Coming here each time I feel like I get more and more of that inner icky stuff out, so maybe I thought there wasn't much left, but with the work I've done on this posture this trip I'm finding more and more coming out. But more and more after I do it I'm feeling amazing, and its making my back bending deeper.

Now, I say all this to basically say, I think the block to me doing this posture is completely energetic. I don't know if you know what that means or if you even believe in that as a possibility, but I do and this is my story so it doesn't really matter if you do or not! I am not sure where the block is, what its about, but if I'm able to do something with an assist and yet still cannot do it on my own but have no real reason why then I think its something I'm missing that I still need to work on.

It could completely be the fact that I'm ready to get past this posture and know that I don't have trouble with almost any of the other postures in intermediate series, or rather didn't use to when I was practicing it before. It could also be the fact that I know I used to do it more easily before and am frustrated with this older version of my body that is taking its sweet, slow time figuring it out. It could also be that I know there's a chance I may never again get this posture on my own and then will be at this point in my practice for the rest of my life.

It could also be none of those things, but the fact that I'm holding animosity towards someone or not letting go of something that is no longer serving me, or anything for fucks sake that I just don't know what it is!
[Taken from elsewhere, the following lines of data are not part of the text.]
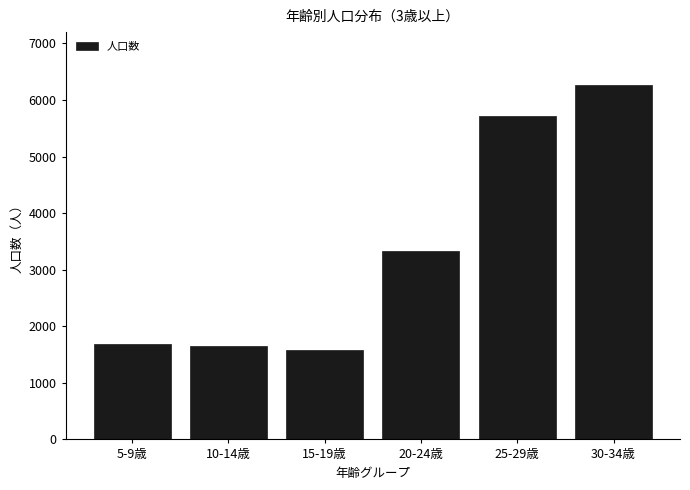

Reading left to right, extract all data points from this chart.

1681	1651	1583	3323	5723	6260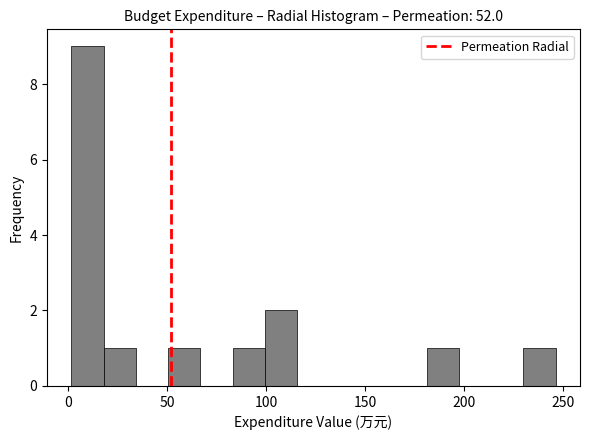

Around what value on the x-axis is the tallest bar? Give the approximate position of its centre, as read against the axis.

10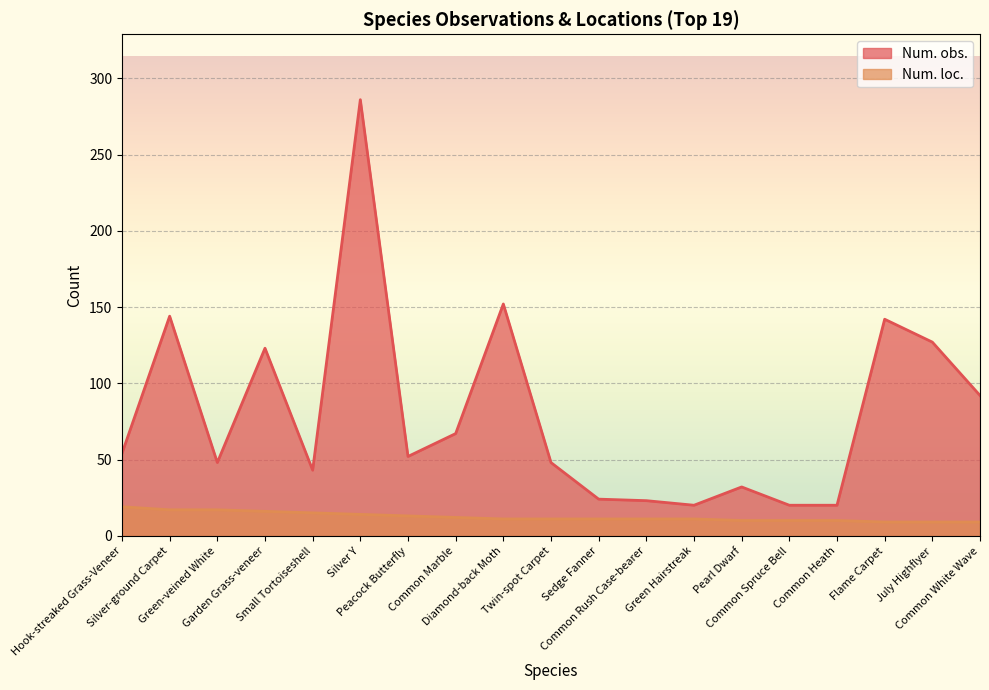

How many values in the Num. obs. series exceed 52?

9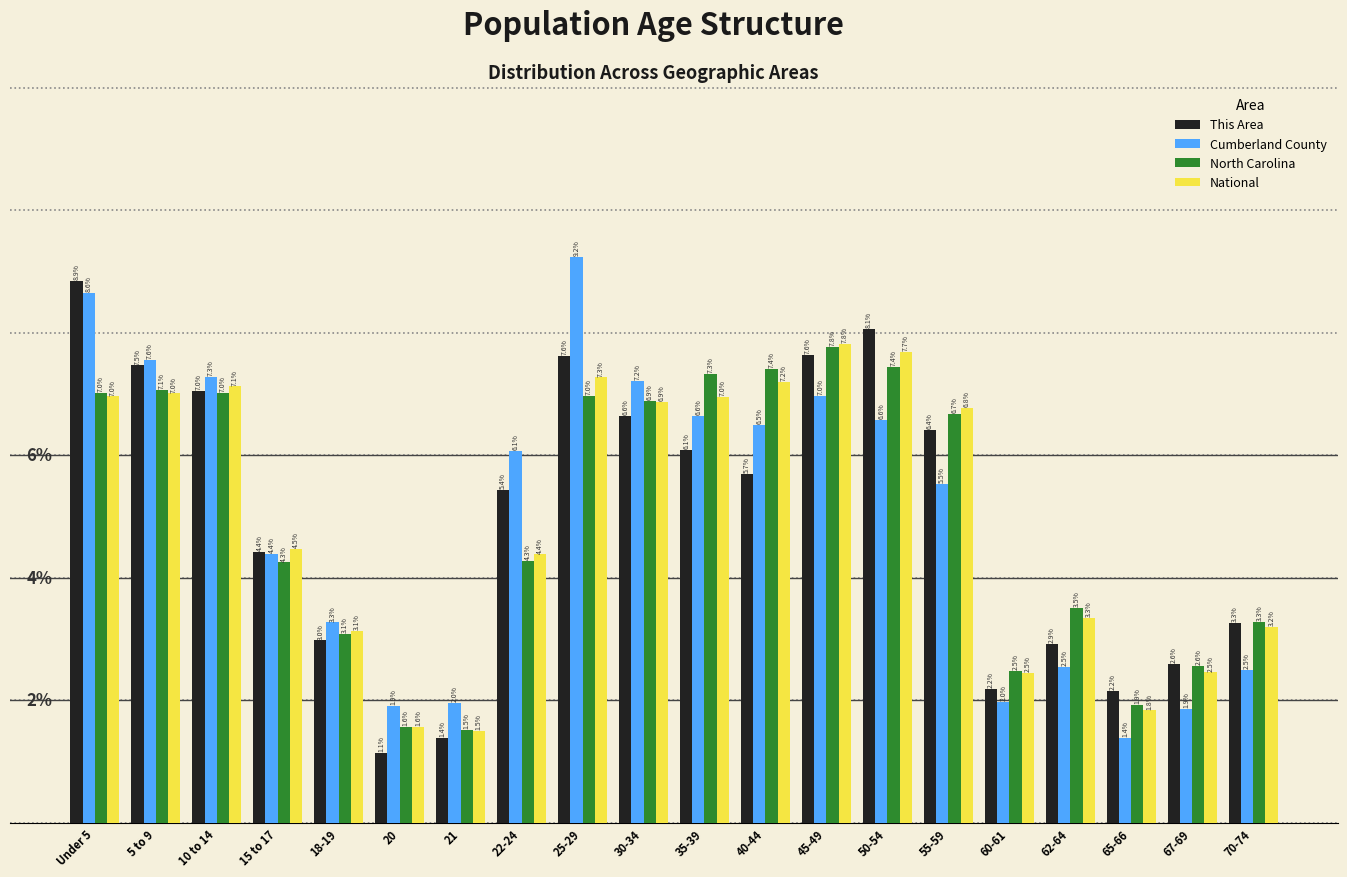

At which label does This Area first exceed 5?

Under 5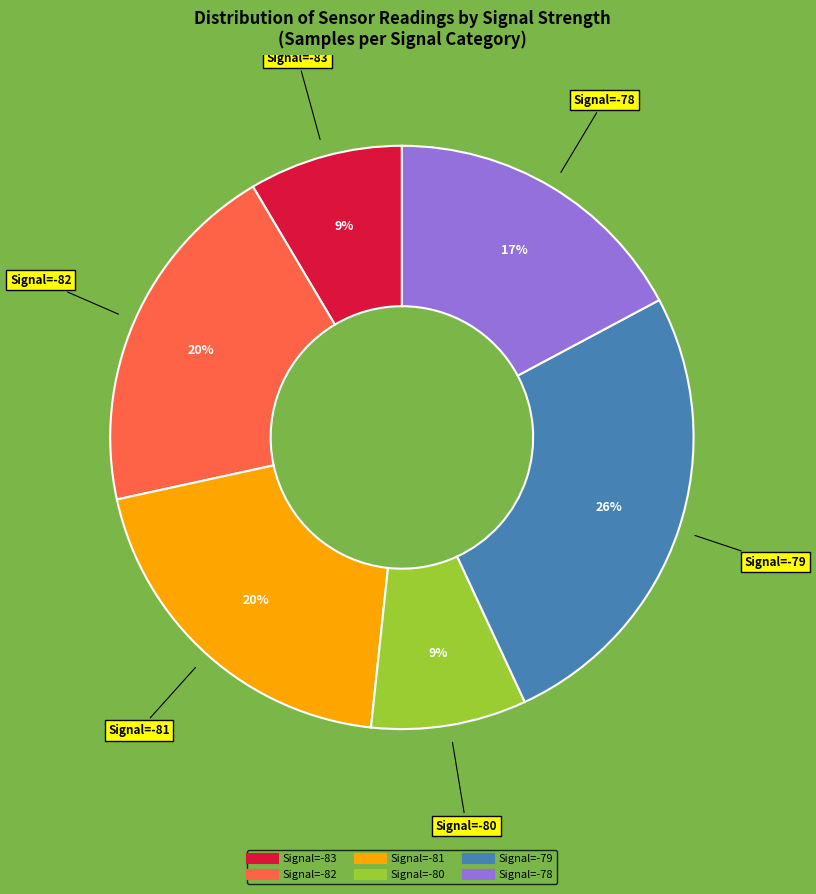

To the nearest percent, what is the difference between the largest and smallest slice percentages?

17%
All I can I say is I'm frustrated. And as soon as I say that I realize that today, I'm not terribly frustrated about it. I only get frustrated when I think about it in opposition to my past practice before I took that 4 year break. Hmmmm, maybe its this comparing myself to my old self stuff? Maybe its that I'm not being fully present and embracing where I am and making peace with where I am?

Maybe, just maybe, it doesn't matter if I can ever do this fucking posture. Hmmmm, that's a novel idea isn't it???